Phénomène relativement nouveau, le présentéisme, de par les effets négatifs et les coûts qu'il induit, est désormais à prendre au sérieux. Dans la lorgnette des gestionnaires et universitaires qui s'intéressent depuis peu à la chose, les moyens de contrer le présentéisme en sont à leurs balbutiements. Mais une piste de réflexion fort intéressante est soulevée par Éric Gosselin et Martin Lauzier, les deux chercheurs s'interrogeant sur les récents efforts des entreprises et des organismes dans la lutte à l'absentéisme : « Selon certains [...], une trop grande efficacité des incitatifs et des encouragements à la présence au travail pourrait être une des sources du présentéisme. Le présentéisme serait ainsi un effet secondaire des efforts consentis afin de minimiser l'absentéisme. »

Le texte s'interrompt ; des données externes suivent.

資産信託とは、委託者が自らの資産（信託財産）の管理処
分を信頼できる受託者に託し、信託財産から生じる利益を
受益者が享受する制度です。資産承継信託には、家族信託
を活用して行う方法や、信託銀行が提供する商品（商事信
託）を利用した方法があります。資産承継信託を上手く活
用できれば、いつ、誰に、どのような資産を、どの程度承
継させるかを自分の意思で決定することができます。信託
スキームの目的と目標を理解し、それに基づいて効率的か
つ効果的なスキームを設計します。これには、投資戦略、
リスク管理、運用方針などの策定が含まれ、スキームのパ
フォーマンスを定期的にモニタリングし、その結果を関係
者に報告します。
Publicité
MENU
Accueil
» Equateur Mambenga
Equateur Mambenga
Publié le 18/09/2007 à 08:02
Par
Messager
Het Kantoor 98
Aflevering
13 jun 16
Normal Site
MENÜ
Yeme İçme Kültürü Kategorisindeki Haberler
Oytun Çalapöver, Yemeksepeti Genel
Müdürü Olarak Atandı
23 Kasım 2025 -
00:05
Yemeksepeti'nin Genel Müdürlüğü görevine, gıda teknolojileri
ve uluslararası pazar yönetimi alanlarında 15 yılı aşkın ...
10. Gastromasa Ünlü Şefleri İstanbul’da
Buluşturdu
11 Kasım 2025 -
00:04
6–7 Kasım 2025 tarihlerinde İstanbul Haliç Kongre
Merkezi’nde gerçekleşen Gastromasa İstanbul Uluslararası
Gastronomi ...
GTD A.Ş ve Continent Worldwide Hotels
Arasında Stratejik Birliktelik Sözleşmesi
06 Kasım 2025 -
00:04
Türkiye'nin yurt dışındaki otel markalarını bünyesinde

La nature ayant horreur des extrêmes, le gestionnaire avisé et efficace sera celui qui saura faire vibrer les cordes sensibles de ses employés afin de faire en sorte que ces derniers livrent la juste prestation de travail, sans tomber dans l'excès pouvant à la fois mener à l'absentéisme ou au présentéisme. Difficile équilibre à atteindre!


Notes

1. Éric Gosselin et Martin Lauzier (2011). « Le présentéisme. Lorsque la présence n'est pas garante de la performance ». Revue française de gestion, no. 211, pp. 15-27.

2. Natasha Caverley, J. Barton Cunningham et James N. MacGregor (2007). « Sickness presenteeism, sickness absenteeism, and health following restructuring in a public service organization ». Journal of Management Studies, 44(2), pp. 304-319.